#### SHORT EXERCISE
Copy the lines of the entries below without any changes, from the line with "pose: elev=117.1 azim=290.0" to the line with "Dot at: (301, 324)". Include both of those lines and nothing outside them.

#### DATA ROWS

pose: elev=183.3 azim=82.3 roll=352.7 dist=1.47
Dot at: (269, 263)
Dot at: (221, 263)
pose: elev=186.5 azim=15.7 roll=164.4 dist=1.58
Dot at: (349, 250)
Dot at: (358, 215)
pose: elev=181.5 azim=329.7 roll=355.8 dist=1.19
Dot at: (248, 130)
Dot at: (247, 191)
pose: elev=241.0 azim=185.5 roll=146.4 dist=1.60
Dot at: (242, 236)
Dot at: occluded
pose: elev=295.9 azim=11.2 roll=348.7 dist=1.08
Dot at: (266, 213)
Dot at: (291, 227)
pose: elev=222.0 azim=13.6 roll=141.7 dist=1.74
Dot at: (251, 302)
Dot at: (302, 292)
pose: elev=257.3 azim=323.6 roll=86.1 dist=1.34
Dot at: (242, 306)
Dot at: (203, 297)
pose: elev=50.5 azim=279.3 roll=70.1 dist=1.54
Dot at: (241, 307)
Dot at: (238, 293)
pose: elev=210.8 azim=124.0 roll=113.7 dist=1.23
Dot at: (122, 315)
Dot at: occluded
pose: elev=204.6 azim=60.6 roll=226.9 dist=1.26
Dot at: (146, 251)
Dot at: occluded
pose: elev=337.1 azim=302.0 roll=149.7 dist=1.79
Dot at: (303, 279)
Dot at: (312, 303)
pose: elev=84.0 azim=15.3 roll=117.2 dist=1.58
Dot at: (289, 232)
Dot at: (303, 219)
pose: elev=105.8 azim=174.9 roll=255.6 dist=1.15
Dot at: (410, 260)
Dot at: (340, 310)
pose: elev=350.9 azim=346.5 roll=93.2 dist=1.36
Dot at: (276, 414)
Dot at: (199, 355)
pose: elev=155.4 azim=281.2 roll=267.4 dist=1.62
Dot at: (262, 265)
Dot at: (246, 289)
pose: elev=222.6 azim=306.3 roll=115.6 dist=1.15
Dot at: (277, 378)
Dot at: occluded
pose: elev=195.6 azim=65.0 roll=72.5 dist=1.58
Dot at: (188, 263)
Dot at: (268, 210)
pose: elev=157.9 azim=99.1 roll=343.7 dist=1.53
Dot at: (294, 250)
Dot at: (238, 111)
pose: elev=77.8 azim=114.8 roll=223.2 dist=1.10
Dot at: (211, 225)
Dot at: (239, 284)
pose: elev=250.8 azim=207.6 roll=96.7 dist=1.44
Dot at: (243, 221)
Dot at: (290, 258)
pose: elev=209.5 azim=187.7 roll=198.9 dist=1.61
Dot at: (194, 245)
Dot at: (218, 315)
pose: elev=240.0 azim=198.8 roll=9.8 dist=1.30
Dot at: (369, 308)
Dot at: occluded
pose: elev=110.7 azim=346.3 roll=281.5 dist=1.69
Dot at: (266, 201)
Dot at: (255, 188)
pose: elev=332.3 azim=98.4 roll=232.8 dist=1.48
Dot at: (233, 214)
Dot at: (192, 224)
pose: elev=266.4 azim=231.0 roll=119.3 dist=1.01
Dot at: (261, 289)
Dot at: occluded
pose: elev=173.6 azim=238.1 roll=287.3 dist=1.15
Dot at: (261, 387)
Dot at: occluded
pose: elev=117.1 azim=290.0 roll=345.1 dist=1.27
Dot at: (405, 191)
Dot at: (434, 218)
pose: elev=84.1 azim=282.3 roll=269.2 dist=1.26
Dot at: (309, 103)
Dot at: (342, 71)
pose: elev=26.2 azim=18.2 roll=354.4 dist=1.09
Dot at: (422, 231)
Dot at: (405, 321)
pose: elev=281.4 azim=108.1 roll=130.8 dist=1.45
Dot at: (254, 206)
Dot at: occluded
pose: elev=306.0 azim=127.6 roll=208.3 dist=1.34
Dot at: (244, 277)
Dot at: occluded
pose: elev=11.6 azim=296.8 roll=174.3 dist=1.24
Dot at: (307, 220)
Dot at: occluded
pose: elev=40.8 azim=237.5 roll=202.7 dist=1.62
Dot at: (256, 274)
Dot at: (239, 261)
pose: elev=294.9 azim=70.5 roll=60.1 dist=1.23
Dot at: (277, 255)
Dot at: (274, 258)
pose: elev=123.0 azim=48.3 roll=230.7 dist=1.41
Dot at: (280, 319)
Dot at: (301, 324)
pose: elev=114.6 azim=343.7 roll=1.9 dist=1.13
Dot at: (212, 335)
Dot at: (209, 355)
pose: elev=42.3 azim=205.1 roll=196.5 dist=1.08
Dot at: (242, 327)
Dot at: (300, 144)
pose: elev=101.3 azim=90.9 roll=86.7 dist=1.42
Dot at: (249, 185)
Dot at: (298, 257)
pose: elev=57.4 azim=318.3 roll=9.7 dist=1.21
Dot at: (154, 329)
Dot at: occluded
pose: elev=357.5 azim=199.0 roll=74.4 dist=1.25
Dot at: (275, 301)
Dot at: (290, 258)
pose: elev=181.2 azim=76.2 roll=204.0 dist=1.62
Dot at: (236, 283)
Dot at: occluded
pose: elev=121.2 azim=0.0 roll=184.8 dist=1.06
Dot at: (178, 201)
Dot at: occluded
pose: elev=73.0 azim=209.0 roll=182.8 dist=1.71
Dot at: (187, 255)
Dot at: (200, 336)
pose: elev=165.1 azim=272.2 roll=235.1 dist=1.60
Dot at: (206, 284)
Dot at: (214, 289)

#### ANSWER
pose: elev=117.1 azim=290.0 roll=345.1 dist=1.27
Dot at: (405, 191)
Dot at: (434, 218)
pose: elev=84.1 azim=282.3 roll=269.2 dist=1.26
Dot at: (309, 103)
Dot at: (342, 71)
pose: elev=26.2 azim=18.2 roll=354.4 dist=1.09
Dot at: (422, 231)
Dot at: (405, 321)
pose: elev=281.4 azim=108.1 roll=130.8 dist=1.45
Dot at: (254, 206)
Dot at: occluded
pose: elev=306.0 azim=127.6 roll=208.3 dist=1.34
Dot at: (244, 277)
Dot at: occluded
pose: elev=11.6 azim=296.8 roll=174.3 dist=1.24
Dot at: (307, 220)
Dot at: occluded
pose: elev=40.8 azim=237.5 roll=202.7 dist=1.62
Dot at: (256, 274)
Dot at: (239, 261)
pose: elev=294.9 azim=70.5 roll=60.1 dist=1.23
Dot at: (277, 255)
Dot at: (274, 258)
pose: elev=123.0 azim=48.3 roll=230.7 dist=1.41
Dot at: (280, 319)
Dot at: (301, 324)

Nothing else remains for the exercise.